Daftar Tugas:
A - Tuliskan ulang tanpa perubahan sedikit pun bagian catatan yang dimulai dari baris yang memuat "Reading left to" sampai akhir catatan.
B - Lanjutkan teks tentang nilai-nilai dasar ekonomi Islam mulai dari titik terakhirnya.

Teks Dokumen:
1. Ketuhanan (Keimanan/Tauhid)
Konsep ketuhanan dalam ajaran Islam
ada dua, yaitu tauhid rububiyyah (berkenaan dengan Allah sebagai Tuhan,
pencipta dan pengatur alam semesta) dan tauhid uluhiyyah (mengesakan
Allah, tidak menyekutukan sesuatu apapun dengan-Nya).
a. Kepemilikan (ownership)
Islam menyatakan bahwa pemilik
mutlak sumber-sumber ekonomi hanyalah Allah, Dia-lah pemilik segala yang ada di
langit dan di bumi. Allah berfirman:
لِلَّهِ مَا
فِى السَّمَاوَاتِ وَمَا فِي الْأَرْضِ وَإِنْ تُبْدُوا مَا فِي أَنْفُسِكُمْ أَوْ
تُخْفُوهُ يُحَا سِبْكُمْ بِهِ اللَّهُ.
Kepunyaan Allah-lah segala apa yang
ada di langit dan bumi, dan jika kamu melahirkan apa yang ada dalam hatimu atau
kamu menyembunyikannya, niscaya Allah akan membuat perhitungan dengan kamu
tentang perbuatanmu itu. (QS. al-Baqarah: 284)
Nilai-nilai dasar ekonomi Islam
yang berkaitan dengan kepemilikan adalah kebebasan individu, ketidaksamaan
ekonomi dalam batas yang wajar, kesamaan sosial, adanya jaminan sosial,
distribusi kekayaan secara meluas, larangan menimbun harta kekayaan, dan adanya
kesejahteraan bersama.
b. Keseimbangan (equilibrium)

Data Latihan:
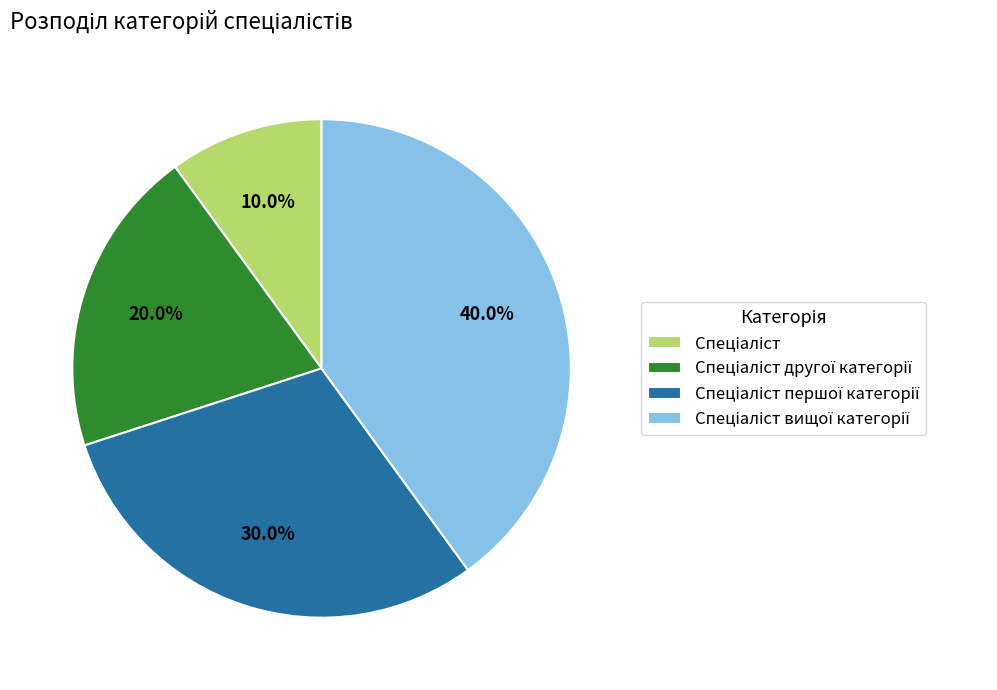

Is there any slice that represents more than half of the pie?

No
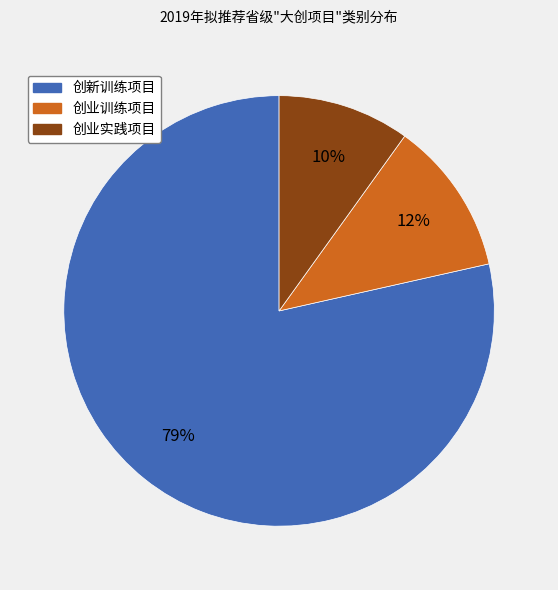

Which category has the biggest portion of the pie?

创新训练项目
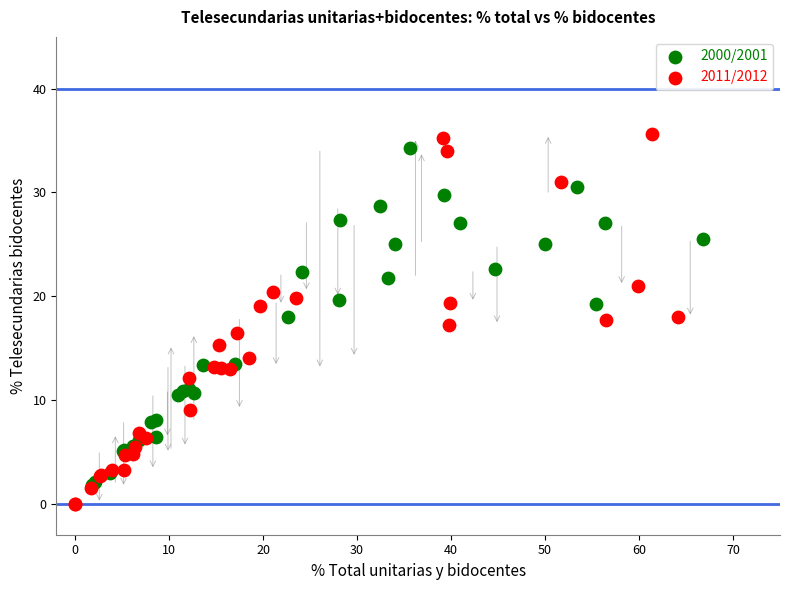

Which series contains the highest Y value?

2011/2012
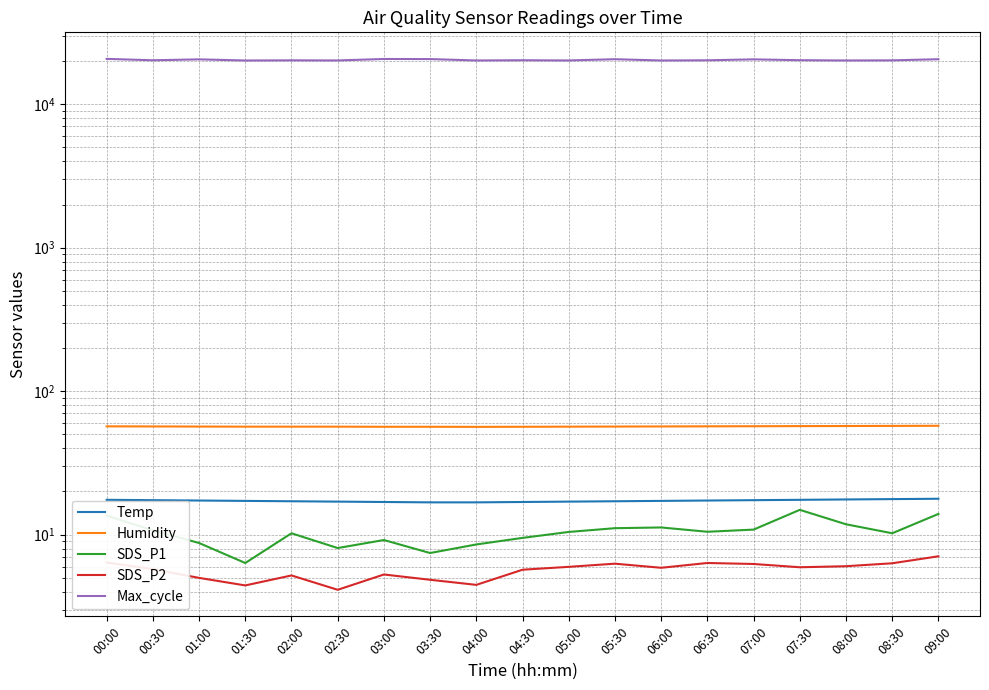

What is the difference between the Temp values at 04:30 and 08:30?

0.8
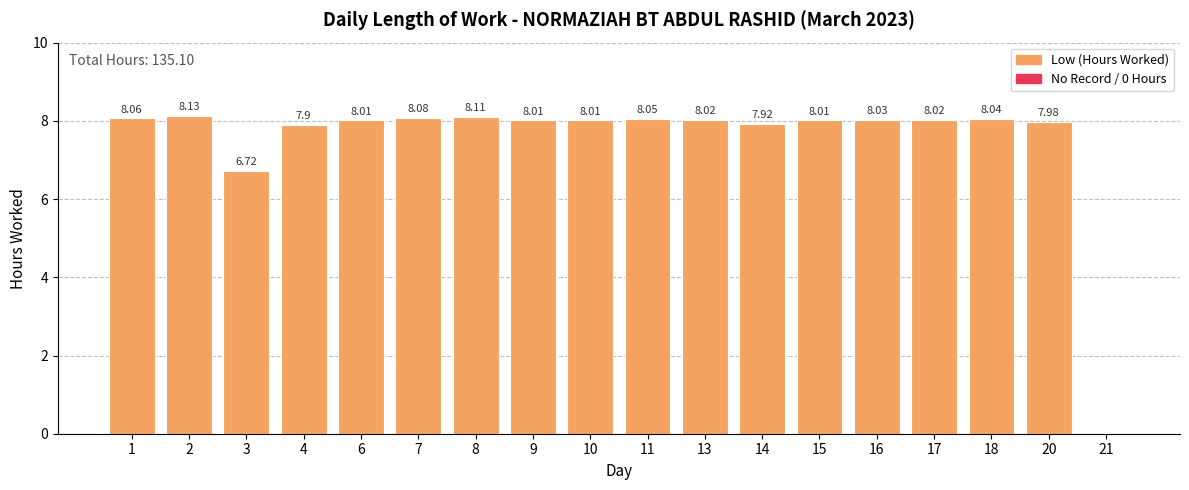

What is the sum of all values?

135.1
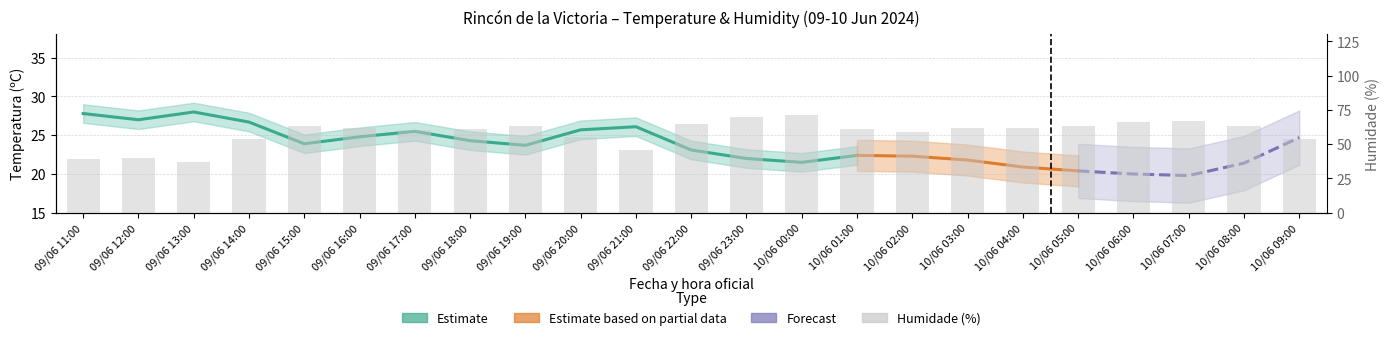

Reading left to right, extract all data points from this chart.

39	40	37	54	63	62	60	61	63	55	46	65	70	71	61	59	62	62	63	66	67	63	54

Jawaban Anda:
A -
Reading left to right, extract all data points from this chart.

39	40	37	54	63	62	60	61	63	55	46	65	70	71	61	59	62	62	63	66	67	63	54

B -
Konsep ini tidak hanya berkenaan
dengan timbangan kebaikan hasil usaha manusia yang diarahkan untuk dunia dan
akhirat, tetapi juga terkait dengan kepentingan perorangan dan kepentingan umum
yang harus dipelihara, serta keseimbangan antara hak dan kewajiban.
Keseimbangan juga berarti tidak berlebih-lebihan dalam urusan ekonomi, baik
produksi, konsumsi, maupun distribusi.
وَكُلُوا وَا
شْرَبُوا وَلَا تُسْرِفُوا إِنَّهُ لَا يُحِبُّ الْمُسْرِفِيْنَ
Makan dan minumlah dan jangan
berlebih-lebihan. Sesungguhnya Allah tidak menyukai orang-orang yang
berlebihan. (QS. al-Q’raf: 31)
Berdasar konsep tauhid, umat
Islam hendaknya memperhatikan beberapa hal, pertama, seluruh aktivitas
ekonomi tidak terlepas dari nilai-nilai ketuhanan. Artinya, apapun jenis muamalah
yang dilakukan oleh seorang Muslim harus senantiasa dalam rangka pengabdian
kepada Allah dan berprinsip bahwa Allah selalu mengontrol dan mengawasi
tindakan tersebut. Kedua, seluruh aktivitas ekonomi tidak terlepas dari
nilai-nilai kemanusiaan dan dilakukan dengan mengetengahkan akhlak yang
terpuji, sesuai dengan kedudukan manusia sebagai khalifah Allah di bumi. Ketiga,
melakukan pertimbangan atas kemaslahatan pribadi dan kemaslahatan masyarakat.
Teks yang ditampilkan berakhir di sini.